By Patrick Cronin
Hampton Union, Tuesday, February 6, 2007
[The following article is courtesy of the Hampton Union and Seacoast Online]
HAMPTON -- Superintendent James Gaylord said if the Hampton School District voters want to do what it is in the best interest of students, then it should consider withdrawing from School Administrative Unit 21 at the March 13 election.
"We are moving forward," Gaylord said. "But I think Hampton can move at a faster rate if the district was separate."
That is the message Gaylord sent to voters at Monday night's deliberative session, where the merits of the town establishing its own SAU was debated. But the audience was split on whether withdrawing from SAU 21 — which currently oversees the districts of Hampton, Hampton Falls, North Hampton, Seabrook, South Hampton and Winnacunnet Cooperative — was a good idea or a bad one.
School Board Chairwoman Sandra Nickerson, who supports the proposal, said this may be the town's last chance the district could withdraw. Fred Bramante, a State Board of Education member, is proposing a moratorium on any school district withdrawing from their SAU until the school funding issue is resolved.
"Hampton pays $430,000 into the SAU but only get 40 percent of the services," Nickerson said. "If Hampton goes out on its own, we will pay 439,000 but receive 100 percent of the services. Why wouldn't we want to do this?"
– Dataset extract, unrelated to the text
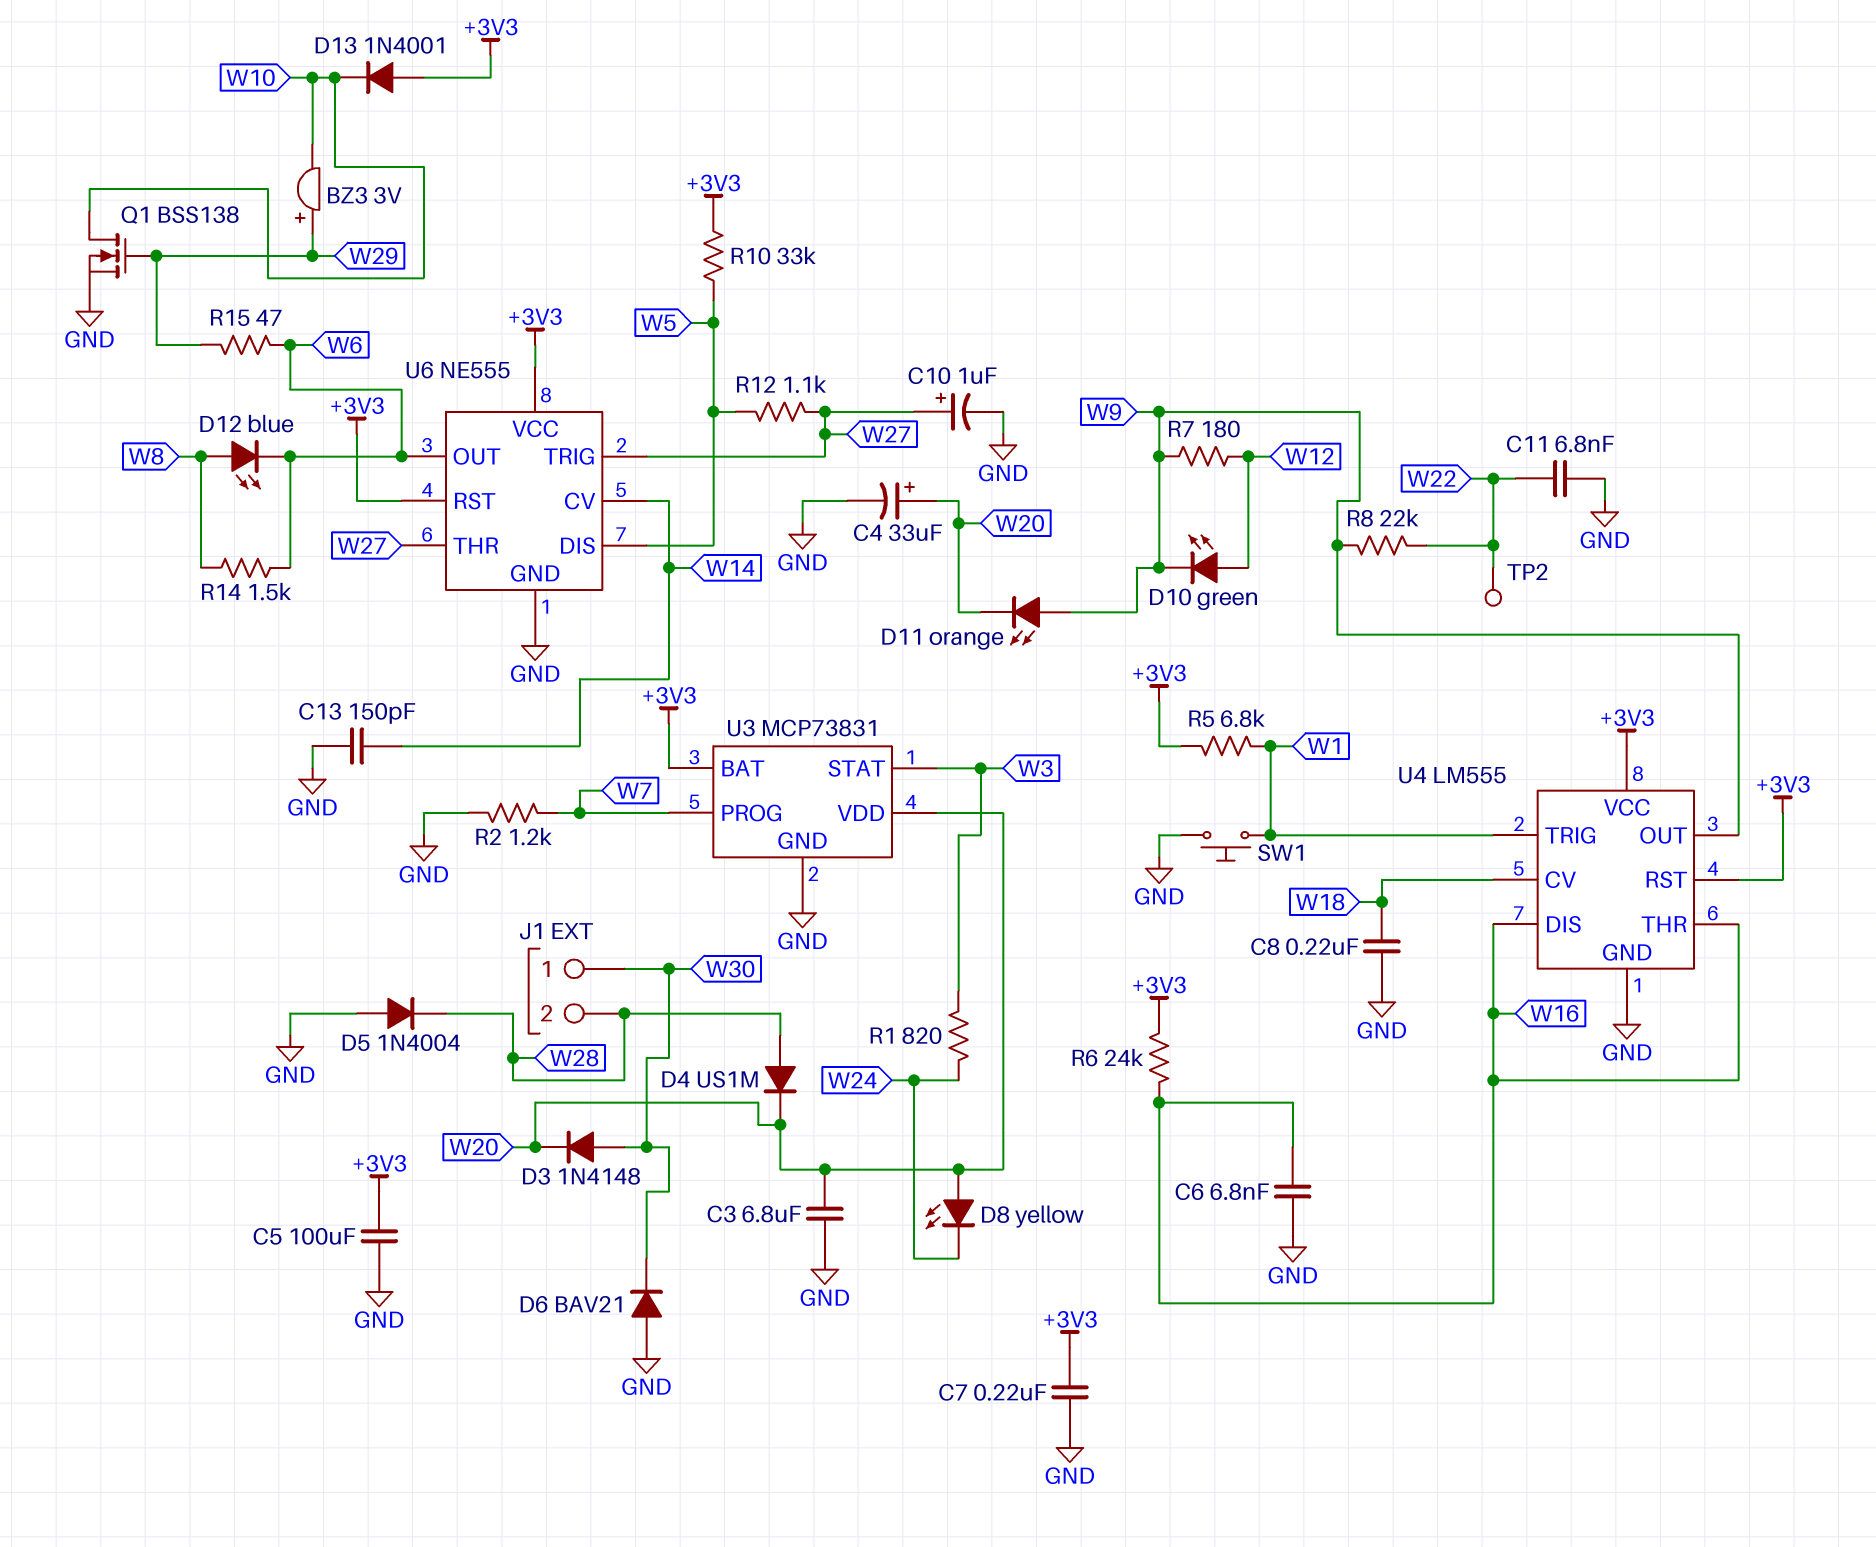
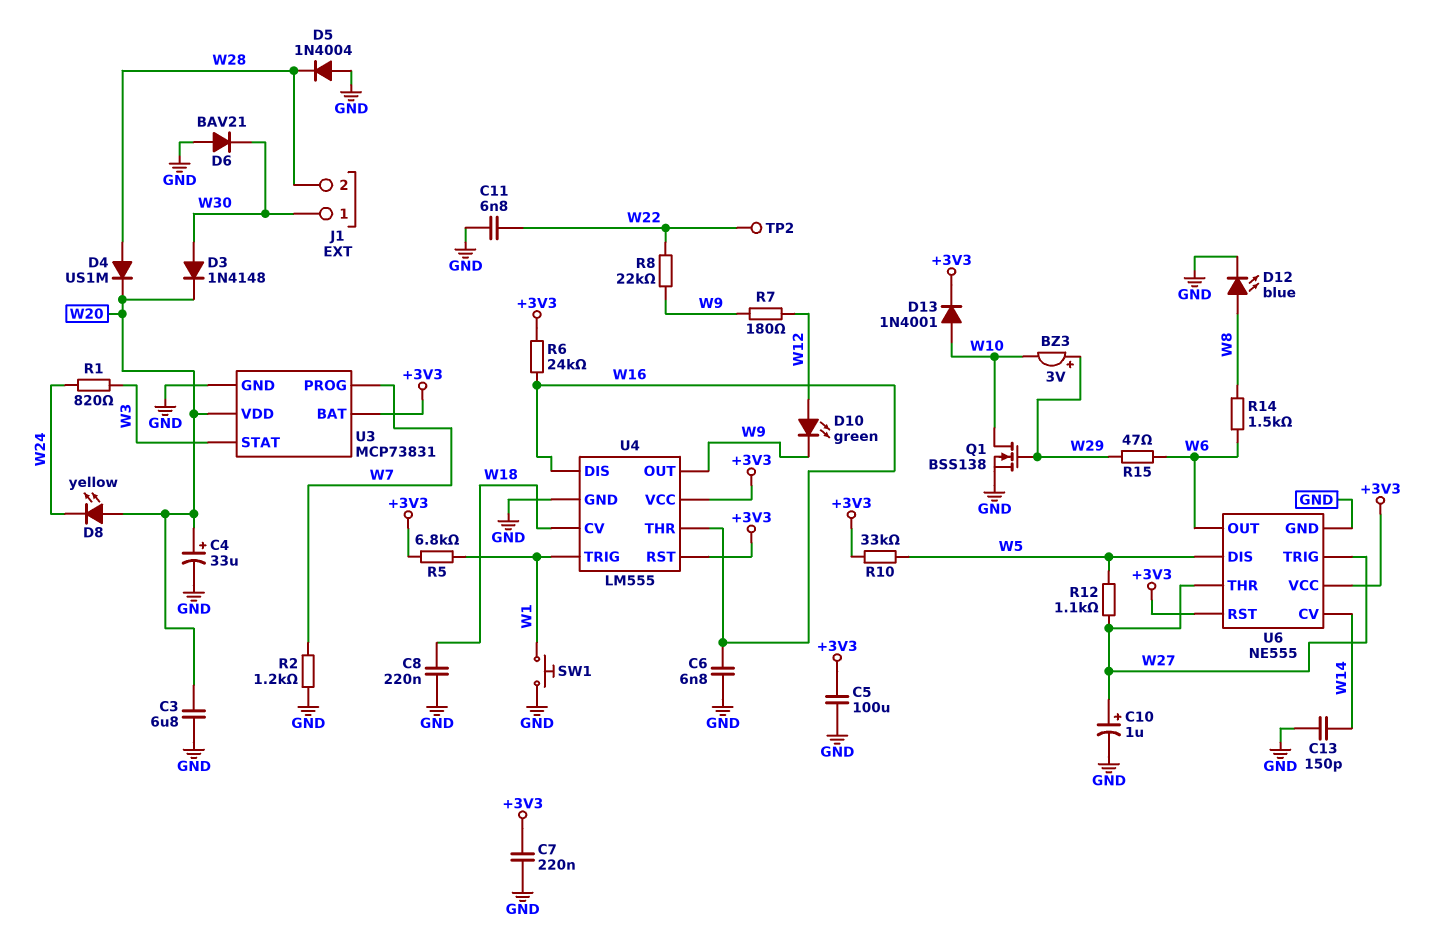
D11: LED orange (A W9, K W20) -> none
D12: LED blue (A W8, K W6) -> LED blue (A W8, K GND)
D13: diode 1N4001 (A +3V3, K W10) -> diode 1N4001 (A W10, K +3V3)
Winnacunnet School Board member Richard Goodman said he's against the plan because costs will go up for all the other districts and a K-12 district needs one educational leader to maintain consistency.
"We should all be on the same page when it comes to curriculum for every student (to) succeed at Winnacunnet and in life, " Goodman said.
Other school districts within SAU 21 expressed opposition, since they would pay more for central office services. The teachers union as well as the support staff union are against the move, fearing loss of membership.